The world economy’s wage price inflation performs shocking blow perennially. Consumer and wage price cannot be in a prolonged situation like in between Montagues and Capulets. It is overwhelming to tame the current market forces and capital profit.
Here are the brief global outlooks; Consumer price escalates since January in America, Britain, and euro zone. Russia’s invasion to Ukraine worsens the situation. It would inflict oil price to over $96 per barrel. Atlantic financial markets moreover, perform monetary tightening in 2022. Thus, central bankers anticipate credibility test.
Wage raise is ethically pleasing to hear. But this time, it merely becomes corporates’ weapons to raise goods prices. The Economist reports that it is to tame corporate’s greed and at the same time, politically toxic. President Joe Biden celebrates the raise of pay too, but left-wing Democrats blames this as the cause of raising market prices.
Head of European Central Bank, Christine Lagarde is pleased for wage raise. Although, there might be dangers following excessive pay growth. Because, logically firms would push prices to protect profits. Market force is indeed commonly irresistible.
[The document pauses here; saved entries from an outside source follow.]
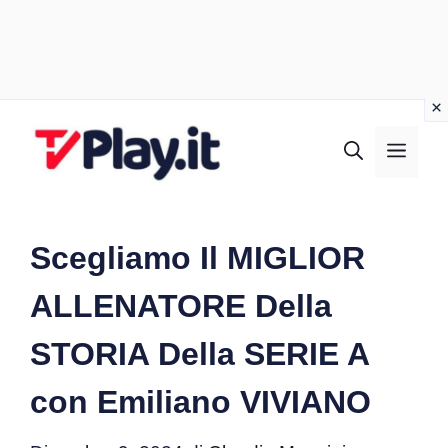
Vai
al
MEN
contenuto
Scegliamo Il MIGLIOR
ALLENATORE Della
STORIA Della SERIE A
con Emiliano VIVIANO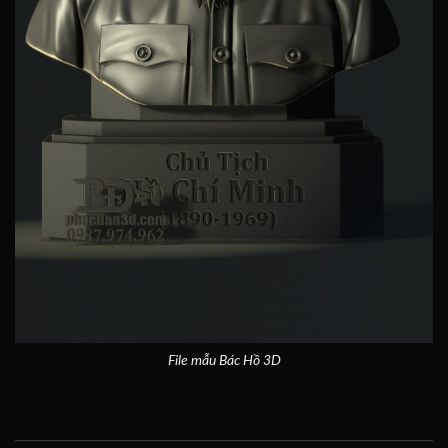
File mẫu Bác Hồ 3D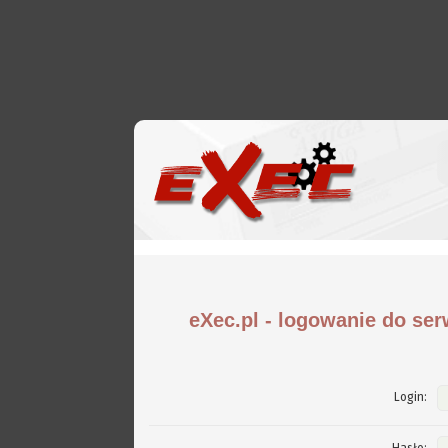
eXec.pl - logowanie do ser
Login: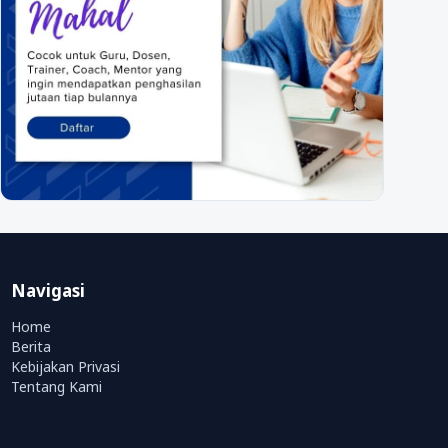
Navigasi
Home
Berita
Kebijakan Privasi
Tentang Kami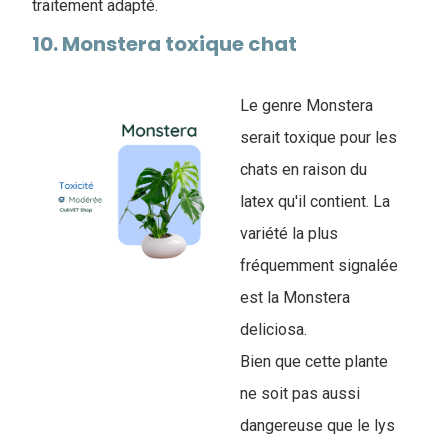
traitement adapté.
10. Monstera toxique chat
Le genre Monstera
serait toxique pour les
chats en raison du
latex qu'il contient. La
variété la plus
fréquemment signalée
est la Monstera
deliciosa.
Bien que cette plante
ne soit pas aussi
dangereuse que le lys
The consumer price inflation skyrocketed to 7.5%. It means that the capital gains the bulk of profit more than labor. This is highly the opposite of what Fed wants to achieve. Fed’s Chairman Jerome Powell, for example, justified that Fed’s attempted to help workers and reduce inequality.
It is agonizing to bring back too high inflation down, when it stays too long in high position. Learning from Japan, interfering wage and price settings is not the solution. The correct action for this situation is to adjust macroeconomic policy.